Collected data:
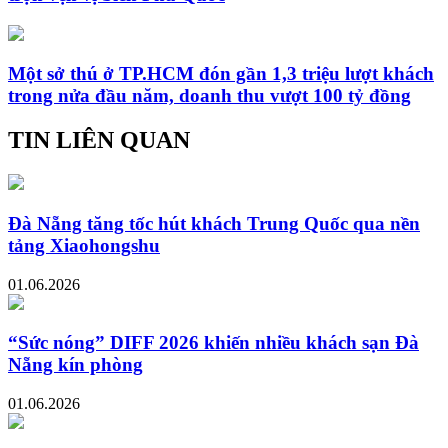
Một sở thú ở TP.HCM đón gần 1,3 triệu lượt khách
trong nửa đầu năm, doanh thu vượt 100 tỷ đồng
TIN LIÊN QUAN
Đà Nẵng tăng tốc hút khách Trung Quốc qua nền
tảng Xiaohongshu
01.06.2026
“Sức nóng” DIFF 2026 khiến nhiều khách sạn Đà
Nẵng kín phòng
01.06.2026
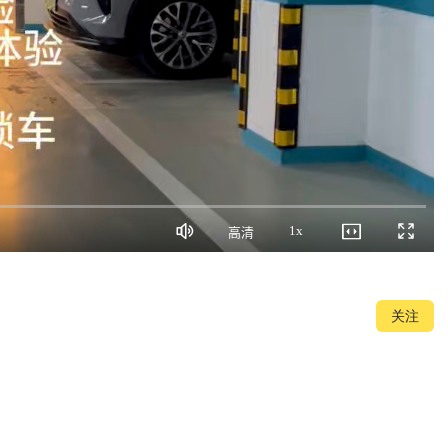
1x
高清
静
画
播
全
音
质
放
屏
速
度
关注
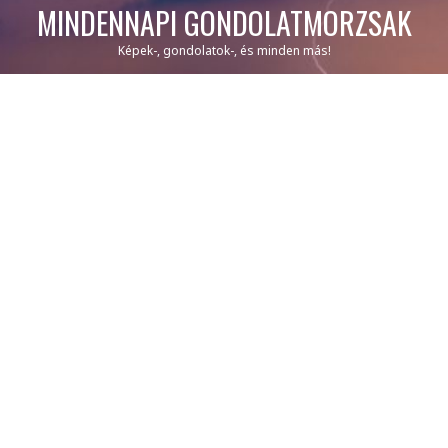
MINDENNAPI GONDOLATMORZSÁK
Képek-, gondolatok-, és minden más!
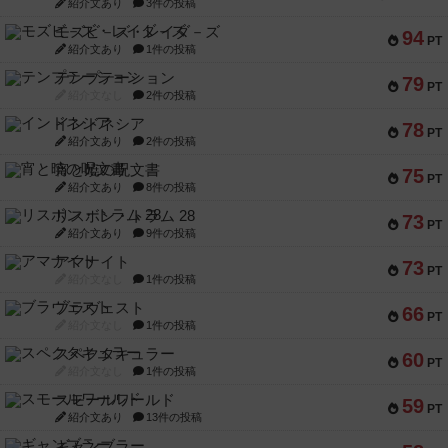
紹介文あり
3件の投稿
モズビ－ズ・レイダ－ズ
94
PT
紹介文あり
1件の投稿
テンプテーション
79
PT
紹介文なし
2件の投稿
インドネシア
78
PT
紹介文あり
2件の投稿
宵と暁の呪文書
75
PT
紹介文あり
8件の投稿
リスボン・トラム 28
73
PT
紹介文あり
9件の投稿
アマナイト
73
PT
紹介文なし
1件の投稿
ブラヴェスト
66
PT
紹介文なし
1件の投稿
スペクタキュラー
60
PT
紹介文なし
1件の投稿
スモールワールド
59
PT
紹介文あり
13件の投稿
ギャンブラー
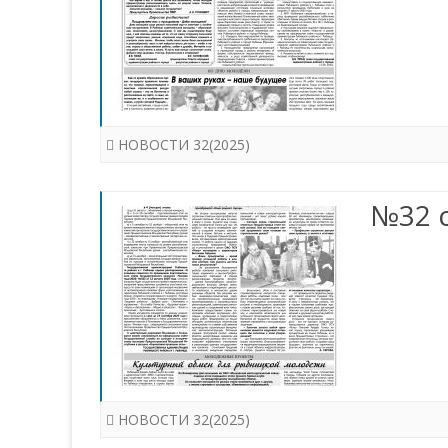
НОВОСТИ 32(2025)
№32 с
НОВОСТИ 32(2025)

• _TASK TO CARRY OUT_: Write out every line from the data above that includes "khách".

• _ANSWER BELOW_:
Một sở thú ở TP.HCM đón gần 1,3 triệu lượt khách
Đà Nẵng tăng tốc hút khách Trung Quốc qua nền
“Sức nóng” DIFF 2026 khiến nhiều khách sạn Đà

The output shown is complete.